Stories of the Year, No. 3: MLS without Landon Donovan?

Stories of the Year: Landon Donovan

As the Best of 2012 series continues on MLSsoccer.com, we're counting down the 12 most important stories of the year in Major League Soccer. We'll take a look at one story per day from Dec. 19 until Dec. 30, when we unveil what our panel of 20 editors, writers, videographers and statistics specialists voted as the Story of the Year in MLS in 2012.


LA Galaxy beat writer Scott French brings the countdown to No. 3: a long and emotional year for Landon Donovan. The Galaxy captain and US national team stalwart hinted at retirement not once but twice in 2012, leaving MLS and USMNT fans to wonder what 2013 will bring if Donovan has departed.


Landon Donovan's long, difficult 2012 actually began on a high. Another stirring and superb loan stint with Everton, more proof he could cut it with the best in England and, as people expected, a busy and productive offseason that would only pay dividends for both the LA Galaxy and the US national team.


But Donovan returned home with the flu, lost strength and fitness, and suddenly struggled to find himself during LA's horrid opening months while battling a quadriceps strain. He put together a brilliant stretch as they started to turn things around and then limped to the finish after suffering a hamstring strain — and apparently tweaking a knee ailment — in the US national team's mid-August victory over Mexico at Estadio Azteca.


It was a trying campaign that ended splendidly, with another MLS Cup title, but left Donovan needing an extended break and, perhaps, prepared to walk away. And for the first time in a very long time, MLS attempted to prepare for the reality of life without Landon.


The 30-year-old mainstay acknowledged during the summer that retirement was an option, and he made it clear again as the Galaxy prepared for the Dec. 1 title game that it was possible he was done.


“I'm going to take as much time as I need and decide if and when I'm ready to come back,” Donovan told the Los Angeles Times in late November. “I can't put a time frame on that. If it takes two weeks and I'm ready to go again or two months or a year or two years. Or never. I don't know.”


Donovan, who has always proven to be one of the more well-rounded soccer stars, always has sought a balance between his life on and off the field, but nearly two years of constant action — for LA, Everton and the US national team — interspersed with injury and growing fatigue began sapping his desire.


The signs were there in May, after he arrived at the national team's Florida camp before the start of the World Cup qualifying campaign. He told ESPN that “all players reach a point in their career where it's natural to lose some of that hunger, that desire,” that “there's a natural point where it's not as fun anymore” and that “probably sooner rather than later I'll be pretty burned out.”

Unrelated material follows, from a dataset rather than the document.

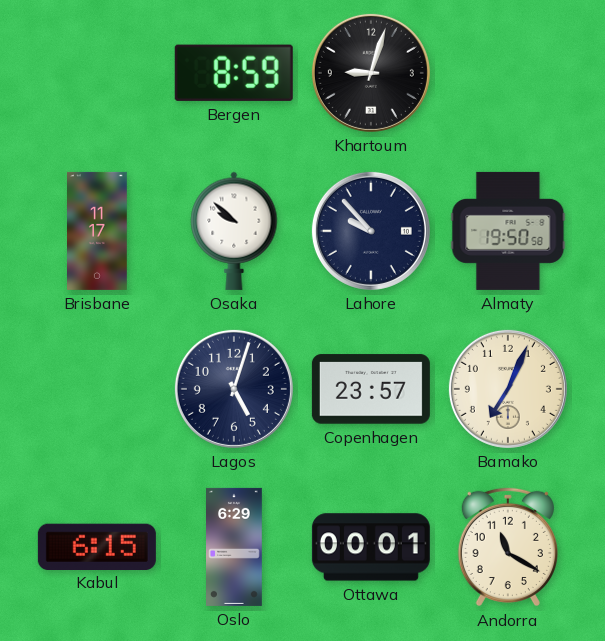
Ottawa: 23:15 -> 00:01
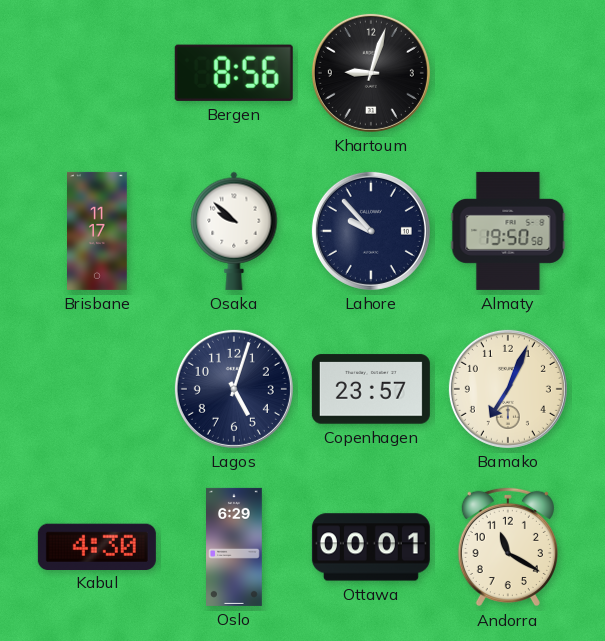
Bergen: 8:59 -> 8:56
Kabul: 6:15 -> 4:30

He reiterated that in October, noting that “your body's going to tell you it's time to take a break, and that's what my body is telling me this year, there's no question.”


After a fine second half in the 3-1 victory over Houston in the MLS Cup final, in which he netted the winning goal with a 65th-minute penalty kick, he was asked if what he felt was, indeed, burnout.


“I guess you could describe it that way, yeah,” he replied. “It's just been a long two years. For all of us. It's not a ‘woe-is-me’ story, but I have to listen to my heart and my gut, and right now my gut says to get away for a while.”


How long that will be, only Donovan knows. And perhaps he doesn't know. And maybe he'll never be back.


But that would surprise Bruce Arena, one of the men who knows Donovan best.


“I probably would be [surprised],” the Galaxy's head coach and general manager said after the game. “We will be fully supportive of whatever Landon wants to do. I think he still has so much to offer the game as a player. I think, hopefully, with a little bit of rest, he'll be ready to get back at some point, but we're going to support Landon anyway we can.”


MY MOMENT OF THE YEAR
by Alexi Lalas

Chris Wondolowski ties the record

In a league that's relatively young, we sometimes lose sight of the fact that there's still a rich and important history to MLS. Many thought Roy Lassiter's record would stand for many more years because of the improved defenses and continued parity that makes it so difficult to score huge amounts of goals in MLS. That's one of the reasons why Chris Wondolowski's achievement was so special.


Throughout the year he showed a consistency in the face of immense pressure and scrutiny, and he delivered time after time. He also did it with a grace and humility that seems unique in modern sports.


Lassiter was there on October 27 to see Wondolowski bury a penalty and tie his record. The past honoring the present. And while it was a moment about Chris Wondolowski, but it was also a moment about the history of MLS, a history that Lassiter, Wondolowski and so many other have helped to write over the last 17 years.